Does your child have a lazy eye? It comes about when the brain turns off or suppresses vision in one eye. This can happen if someone isn't able to see as well with one of their eyes because of issues with distance vision, and in some cases, astigmatism. Usually, an eye patch is the central and most productive part of strengthening lazy eyes. We generally instruct our patients to have their patch on for several hours a day, and often the patients will need eye glasses as well. Patching.

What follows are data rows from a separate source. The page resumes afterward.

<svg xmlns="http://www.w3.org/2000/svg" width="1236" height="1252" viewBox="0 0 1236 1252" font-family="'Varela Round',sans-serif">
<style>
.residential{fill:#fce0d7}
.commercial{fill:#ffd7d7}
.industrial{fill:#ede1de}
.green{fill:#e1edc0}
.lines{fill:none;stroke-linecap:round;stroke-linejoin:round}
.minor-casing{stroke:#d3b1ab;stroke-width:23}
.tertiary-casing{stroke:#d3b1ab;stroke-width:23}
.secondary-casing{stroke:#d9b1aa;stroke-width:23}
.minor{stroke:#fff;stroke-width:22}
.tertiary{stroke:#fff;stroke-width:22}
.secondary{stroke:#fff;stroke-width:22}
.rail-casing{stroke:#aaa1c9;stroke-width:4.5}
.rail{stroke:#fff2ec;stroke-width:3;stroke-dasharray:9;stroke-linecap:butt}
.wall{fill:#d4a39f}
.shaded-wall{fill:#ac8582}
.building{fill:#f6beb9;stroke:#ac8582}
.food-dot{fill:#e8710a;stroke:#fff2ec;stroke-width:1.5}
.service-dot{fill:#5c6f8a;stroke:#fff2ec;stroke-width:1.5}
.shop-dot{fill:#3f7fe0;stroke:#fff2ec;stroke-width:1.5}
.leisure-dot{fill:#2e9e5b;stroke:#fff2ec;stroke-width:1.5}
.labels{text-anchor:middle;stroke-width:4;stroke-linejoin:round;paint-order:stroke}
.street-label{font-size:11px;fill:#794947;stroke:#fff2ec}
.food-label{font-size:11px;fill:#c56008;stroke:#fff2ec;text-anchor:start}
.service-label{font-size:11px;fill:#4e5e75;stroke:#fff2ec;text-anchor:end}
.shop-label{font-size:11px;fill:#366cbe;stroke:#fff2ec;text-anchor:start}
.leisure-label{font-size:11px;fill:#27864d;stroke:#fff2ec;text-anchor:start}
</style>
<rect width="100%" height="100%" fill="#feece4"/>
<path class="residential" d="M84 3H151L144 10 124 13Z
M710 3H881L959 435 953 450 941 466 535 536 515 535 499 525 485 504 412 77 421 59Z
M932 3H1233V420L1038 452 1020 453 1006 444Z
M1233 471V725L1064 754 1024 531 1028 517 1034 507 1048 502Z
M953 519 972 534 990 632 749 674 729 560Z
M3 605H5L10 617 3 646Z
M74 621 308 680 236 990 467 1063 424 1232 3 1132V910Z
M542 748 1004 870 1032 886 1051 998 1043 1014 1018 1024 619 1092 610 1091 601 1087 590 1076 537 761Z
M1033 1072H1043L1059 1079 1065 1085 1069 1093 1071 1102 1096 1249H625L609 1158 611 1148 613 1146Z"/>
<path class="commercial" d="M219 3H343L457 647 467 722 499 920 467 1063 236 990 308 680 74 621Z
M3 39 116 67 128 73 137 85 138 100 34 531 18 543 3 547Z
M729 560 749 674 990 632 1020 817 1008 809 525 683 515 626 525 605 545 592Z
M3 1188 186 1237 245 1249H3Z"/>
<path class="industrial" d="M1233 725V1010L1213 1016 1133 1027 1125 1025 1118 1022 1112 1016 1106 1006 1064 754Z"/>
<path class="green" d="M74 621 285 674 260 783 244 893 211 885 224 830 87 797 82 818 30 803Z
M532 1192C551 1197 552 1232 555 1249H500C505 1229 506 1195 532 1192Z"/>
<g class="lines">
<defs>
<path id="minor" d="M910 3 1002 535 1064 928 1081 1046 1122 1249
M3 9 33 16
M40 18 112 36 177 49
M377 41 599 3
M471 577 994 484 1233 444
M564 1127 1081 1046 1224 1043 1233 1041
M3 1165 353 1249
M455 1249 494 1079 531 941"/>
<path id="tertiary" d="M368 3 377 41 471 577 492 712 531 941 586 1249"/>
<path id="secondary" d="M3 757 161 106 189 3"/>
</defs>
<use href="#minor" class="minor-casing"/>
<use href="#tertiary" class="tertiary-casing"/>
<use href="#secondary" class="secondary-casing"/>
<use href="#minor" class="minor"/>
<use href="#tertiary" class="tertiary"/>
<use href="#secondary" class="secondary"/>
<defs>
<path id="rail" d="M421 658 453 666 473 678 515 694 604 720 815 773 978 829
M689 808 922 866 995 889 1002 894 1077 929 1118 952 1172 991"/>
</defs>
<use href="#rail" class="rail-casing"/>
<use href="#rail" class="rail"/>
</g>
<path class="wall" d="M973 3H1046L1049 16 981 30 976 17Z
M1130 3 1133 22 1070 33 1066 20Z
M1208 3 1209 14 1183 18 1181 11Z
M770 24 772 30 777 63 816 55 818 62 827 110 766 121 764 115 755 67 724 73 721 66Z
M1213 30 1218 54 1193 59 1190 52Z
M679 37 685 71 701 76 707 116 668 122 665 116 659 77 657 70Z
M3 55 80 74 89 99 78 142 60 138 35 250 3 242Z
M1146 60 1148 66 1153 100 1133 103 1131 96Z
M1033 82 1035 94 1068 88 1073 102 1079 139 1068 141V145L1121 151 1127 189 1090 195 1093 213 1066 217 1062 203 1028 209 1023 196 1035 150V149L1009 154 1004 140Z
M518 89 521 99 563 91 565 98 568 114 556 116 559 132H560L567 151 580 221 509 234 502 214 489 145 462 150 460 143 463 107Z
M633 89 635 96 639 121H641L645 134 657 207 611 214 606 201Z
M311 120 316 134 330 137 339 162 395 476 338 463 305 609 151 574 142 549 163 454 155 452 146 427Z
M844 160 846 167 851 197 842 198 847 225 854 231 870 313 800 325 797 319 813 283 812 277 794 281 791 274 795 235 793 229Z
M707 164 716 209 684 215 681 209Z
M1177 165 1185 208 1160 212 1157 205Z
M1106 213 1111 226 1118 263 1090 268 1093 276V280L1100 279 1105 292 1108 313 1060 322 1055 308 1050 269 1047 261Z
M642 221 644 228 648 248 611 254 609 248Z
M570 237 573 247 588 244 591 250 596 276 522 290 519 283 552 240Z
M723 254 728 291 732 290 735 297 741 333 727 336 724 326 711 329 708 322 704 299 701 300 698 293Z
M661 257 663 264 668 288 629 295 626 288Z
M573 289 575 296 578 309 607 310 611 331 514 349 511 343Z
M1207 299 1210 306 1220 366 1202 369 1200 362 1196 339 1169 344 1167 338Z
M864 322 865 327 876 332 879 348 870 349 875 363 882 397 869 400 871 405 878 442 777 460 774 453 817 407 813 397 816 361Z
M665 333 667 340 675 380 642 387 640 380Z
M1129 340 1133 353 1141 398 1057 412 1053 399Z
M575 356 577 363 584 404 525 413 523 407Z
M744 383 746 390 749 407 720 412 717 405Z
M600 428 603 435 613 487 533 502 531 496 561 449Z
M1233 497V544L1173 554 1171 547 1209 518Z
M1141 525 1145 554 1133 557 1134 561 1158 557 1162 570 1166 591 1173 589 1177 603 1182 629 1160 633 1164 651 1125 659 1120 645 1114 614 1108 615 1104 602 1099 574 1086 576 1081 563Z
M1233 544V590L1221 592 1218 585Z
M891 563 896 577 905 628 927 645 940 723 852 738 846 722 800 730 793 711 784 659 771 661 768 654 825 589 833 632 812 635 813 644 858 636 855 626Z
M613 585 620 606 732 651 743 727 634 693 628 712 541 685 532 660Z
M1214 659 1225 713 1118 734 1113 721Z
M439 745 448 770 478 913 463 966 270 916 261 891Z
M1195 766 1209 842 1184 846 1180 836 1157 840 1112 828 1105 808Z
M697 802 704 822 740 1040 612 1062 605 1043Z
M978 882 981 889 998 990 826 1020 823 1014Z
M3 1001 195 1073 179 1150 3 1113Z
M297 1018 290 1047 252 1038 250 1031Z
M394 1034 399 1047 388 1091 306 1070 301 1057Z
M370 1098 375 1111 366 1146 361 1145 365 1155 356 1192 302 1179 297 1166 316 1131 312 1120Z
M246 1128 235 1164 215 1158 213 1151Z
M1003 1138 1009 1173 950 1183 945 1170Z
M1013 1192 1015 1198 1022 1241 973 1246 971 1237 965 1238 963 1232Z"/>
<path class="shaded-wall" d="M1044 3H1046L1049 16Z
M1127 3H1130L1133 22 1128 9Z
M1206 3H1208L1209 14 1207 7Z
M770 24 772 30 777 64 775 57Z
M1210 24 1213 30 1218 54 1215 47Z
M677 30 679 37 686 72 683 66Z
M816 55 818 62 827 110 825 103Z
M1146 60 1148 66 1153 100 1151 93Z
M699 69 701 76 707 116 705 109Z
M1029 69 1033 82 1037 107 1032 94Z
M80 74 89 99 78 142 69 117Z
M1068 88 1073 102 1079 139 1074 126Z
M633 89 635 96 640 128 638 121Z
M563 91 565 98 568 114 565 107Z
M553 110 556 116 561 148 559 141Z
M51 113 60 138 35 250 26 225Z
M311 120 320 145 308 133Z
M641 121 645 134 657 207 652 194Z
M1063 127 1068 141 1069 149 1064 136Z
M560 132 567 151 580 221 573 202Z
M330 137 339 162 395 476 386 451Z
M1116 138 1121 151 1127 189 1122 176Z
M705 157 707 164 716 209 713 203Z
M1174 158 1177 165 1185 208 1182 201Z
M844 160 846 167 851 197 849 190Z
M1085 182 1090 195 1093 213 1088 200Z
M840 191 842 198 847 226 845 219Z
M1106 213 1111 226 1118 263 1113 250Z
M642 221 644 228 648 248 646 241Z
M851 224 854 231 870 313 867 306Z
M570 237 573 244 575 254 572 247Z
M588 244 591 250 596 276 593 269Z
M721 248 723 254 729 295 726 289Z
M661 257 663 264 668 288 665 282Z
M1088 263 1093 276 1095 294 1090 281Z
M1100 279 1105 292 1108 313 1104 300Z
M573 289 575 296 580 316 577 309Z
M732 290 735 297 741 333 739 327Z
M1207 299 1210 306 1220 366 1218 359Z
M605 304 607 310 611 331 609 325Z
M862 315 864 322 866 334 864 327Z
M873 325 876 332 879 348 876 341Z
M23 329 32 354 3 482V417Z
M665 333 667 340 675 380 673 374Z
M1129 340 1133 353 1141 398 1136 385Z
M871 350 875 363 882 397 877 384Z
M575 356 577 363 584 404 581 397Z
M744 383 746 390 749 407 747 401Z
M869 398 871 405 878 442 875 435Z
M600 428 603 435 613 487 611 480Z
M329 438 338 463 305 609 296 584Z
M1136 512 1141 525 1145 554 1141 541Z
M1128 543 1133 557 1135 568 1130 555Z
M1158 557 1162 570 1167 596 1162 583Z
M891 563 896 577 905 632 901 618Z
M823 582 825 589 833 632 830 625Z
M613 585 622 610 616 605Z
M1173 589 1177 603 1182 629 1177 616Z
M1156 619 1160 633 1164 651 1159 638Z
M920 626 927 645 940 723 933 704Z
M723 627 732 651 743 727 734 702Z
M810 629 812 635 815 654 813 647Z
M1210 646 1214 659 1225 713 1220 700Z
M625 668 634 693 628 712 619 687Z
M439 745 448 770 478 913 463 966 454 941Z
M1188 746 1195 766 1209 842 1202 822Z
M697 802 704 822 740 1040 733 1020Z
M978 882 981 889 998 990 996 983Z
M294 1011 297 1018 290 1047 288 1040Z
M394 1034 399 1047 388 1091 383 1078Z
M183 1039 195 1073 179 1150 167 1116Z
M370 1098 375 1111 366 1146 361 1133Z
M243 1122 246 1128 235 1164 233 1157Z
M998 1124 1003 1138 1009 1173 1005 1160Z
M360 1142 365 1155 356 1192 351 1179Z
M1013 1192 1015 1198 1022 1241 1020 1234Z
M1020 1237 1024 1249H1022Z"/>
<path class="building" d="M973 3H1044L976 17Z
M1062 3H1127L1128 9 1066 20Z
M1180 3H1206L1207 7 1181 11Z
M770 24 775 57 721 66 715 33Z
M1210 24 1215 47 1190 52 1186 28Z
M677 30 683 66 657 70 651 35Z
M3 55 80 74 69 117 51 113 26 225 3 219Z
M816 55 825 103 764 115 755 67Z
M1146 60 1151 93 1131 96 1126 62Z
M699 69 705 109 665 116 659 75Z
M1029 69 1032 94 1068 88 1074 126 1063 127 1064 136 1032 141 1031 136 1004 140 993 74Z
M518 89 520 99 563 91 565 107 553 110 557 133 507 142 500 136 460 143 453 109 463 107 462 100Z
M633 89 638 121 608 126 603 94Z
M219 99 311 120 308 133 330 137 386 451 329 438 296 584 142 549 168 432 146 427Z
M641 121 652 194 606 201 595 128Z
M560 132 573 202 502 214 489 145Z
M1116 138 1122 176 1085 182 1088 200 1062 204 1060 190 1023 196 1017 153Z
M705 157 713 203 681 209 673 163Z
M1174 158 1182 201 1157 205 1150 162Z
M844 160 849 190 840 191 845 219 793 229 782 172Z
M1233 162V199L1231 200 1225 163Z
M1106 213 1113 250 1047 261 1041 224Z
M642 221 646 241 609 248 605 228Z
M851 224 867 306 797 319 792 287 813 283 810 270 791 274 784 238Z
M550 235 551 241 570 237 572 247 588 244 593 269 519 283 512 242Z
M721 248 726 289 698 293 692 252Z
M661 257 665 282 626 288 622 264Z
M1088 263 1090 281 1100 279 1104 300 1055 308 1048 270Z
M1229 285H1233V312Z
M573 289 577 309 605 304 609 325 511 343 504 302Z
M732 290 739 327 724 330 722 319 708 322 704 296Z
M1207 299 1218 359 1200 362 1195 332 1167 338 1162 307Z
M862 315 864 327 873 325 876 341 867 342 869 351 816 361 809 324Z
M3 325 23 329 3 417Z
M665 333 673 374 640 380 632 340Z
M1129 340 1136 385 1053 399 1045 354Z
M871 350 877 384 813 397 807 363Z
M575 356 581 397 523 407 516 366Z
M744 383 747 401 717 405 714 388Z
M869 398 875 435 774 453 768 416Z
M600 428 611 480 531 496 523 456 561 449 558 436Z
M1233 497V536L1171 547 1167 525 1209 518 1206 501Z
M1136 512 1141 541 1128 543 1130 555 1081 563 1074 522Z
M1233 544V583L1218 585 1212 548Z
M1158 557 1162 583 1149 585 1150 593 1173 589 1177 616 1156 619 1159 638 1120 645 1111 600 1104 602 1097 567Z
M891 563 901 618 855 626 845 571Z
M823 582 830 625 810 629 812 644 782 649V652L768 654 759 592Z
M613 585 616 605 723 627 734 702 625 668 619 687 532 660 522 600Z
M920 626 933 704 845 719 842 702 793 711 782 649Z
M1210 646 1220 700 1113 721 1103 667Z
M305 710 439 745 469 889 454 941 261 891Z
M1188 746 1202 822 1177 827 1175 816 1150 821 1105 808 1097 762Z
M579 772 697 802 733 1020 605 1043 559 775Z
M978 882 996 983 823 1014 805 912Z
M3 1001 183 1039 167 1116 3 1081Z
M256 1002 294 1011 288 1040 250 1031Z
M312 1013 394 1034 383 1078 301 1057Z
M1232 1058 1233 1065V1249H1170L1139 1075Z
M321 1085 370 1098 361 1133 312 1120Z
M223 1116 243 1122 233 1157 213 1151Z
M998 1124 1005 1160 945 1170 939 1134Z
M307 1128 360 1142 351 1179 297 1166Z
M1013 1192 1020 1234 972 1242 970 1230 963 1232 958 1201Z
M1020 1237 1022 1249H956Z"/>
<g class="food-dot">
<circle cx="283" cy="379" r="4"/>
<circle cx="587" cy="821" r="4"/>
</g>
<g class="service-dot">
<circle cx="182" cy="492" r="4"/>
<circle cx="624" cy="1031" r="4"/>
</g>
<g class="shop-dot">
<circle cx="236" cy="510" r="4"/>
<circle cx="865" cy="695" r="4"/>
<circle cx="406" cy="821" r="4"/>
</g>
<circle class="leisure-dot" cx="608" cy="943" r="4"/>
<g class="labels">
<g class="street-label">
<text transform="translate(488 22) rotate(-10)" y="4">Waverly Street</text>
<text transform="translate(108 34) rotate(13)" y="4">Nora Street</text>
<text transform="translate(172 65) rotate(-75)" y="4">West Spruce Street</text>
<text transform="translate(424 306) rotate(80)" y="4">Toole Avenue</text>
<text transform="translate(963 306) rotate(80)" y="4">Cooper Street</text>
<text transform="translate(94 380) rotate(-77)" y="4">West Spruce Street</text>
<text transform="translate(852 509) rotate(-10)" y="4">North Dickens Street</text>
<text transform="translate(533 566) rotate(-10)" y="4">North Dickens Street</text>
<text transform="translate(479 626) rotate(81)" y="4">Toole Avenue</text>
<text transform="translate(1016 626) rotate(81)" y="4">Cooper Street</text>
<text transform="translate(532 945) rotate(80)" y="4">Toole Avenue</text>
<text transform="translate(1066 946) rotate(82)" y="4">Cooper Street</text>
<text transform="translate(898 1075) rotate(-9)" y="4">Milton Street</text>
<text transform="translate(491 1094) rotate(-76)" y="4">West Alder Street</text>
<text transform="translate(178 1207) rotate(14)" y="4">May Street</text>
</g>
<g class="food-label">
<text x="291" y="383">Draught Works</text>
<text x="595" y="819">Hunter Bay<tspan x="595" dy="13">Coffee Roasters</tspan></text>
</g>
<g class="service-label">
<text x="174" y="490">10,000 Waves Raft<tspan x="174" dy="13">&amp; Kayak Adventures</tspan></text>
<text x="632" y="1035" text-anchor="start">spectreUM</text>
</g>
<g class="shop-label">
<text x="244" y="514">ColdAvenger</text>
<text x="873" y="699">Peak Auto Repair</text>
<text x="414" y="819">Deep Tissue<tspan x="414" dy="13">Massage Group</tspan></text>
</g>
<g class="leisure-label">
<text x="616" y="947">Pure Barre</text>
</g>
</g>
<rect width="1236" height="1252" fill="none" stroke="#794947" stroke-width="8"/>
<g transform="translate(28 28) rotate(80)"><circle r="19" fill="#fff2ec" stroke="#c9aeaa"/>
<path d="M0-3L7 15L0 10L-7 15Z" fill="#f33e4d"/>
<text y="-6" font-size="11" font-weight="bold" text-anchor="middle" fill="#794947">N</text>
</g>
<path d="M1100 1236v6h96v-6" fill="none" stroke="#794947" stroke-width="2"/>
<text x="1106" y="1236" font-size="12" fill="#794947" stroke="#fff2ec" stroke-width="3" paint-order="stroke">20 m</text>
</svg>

It can be quite difficult to have your child fitted with an eye patch, especially if they are quite young. When their better eye is covered, it infringes on their ability to see. It's a confusing notion- your child needs to wear the patch to help the eyesight in their weaker eye, but that weak eyesight is precisely what makes patches so hard. But don't worry; there are quite a few methods to help your kids keep their patch on. With preschoolers, perhaps you can use a reward chart with stickers. Patch manufacturers are aware of the issue; patches are sold in lots of kid-friendly colors and patterns. Make it an activity by allowing them to select a new and fun patch every day and implement the aforementioned stickers as prizes. Kids who are a little older will be able to intellectualize the patching process, so it's helpful to have a talk about it.
Another trick some parents find helpful is also putting a patch on their child's favorite doll or stuffed animal. Flotation wings are also helpful in keeping younger patients from pulling their patches off.
Patches are great and can be very successful, but it really requires you to stay committed to your long term goal.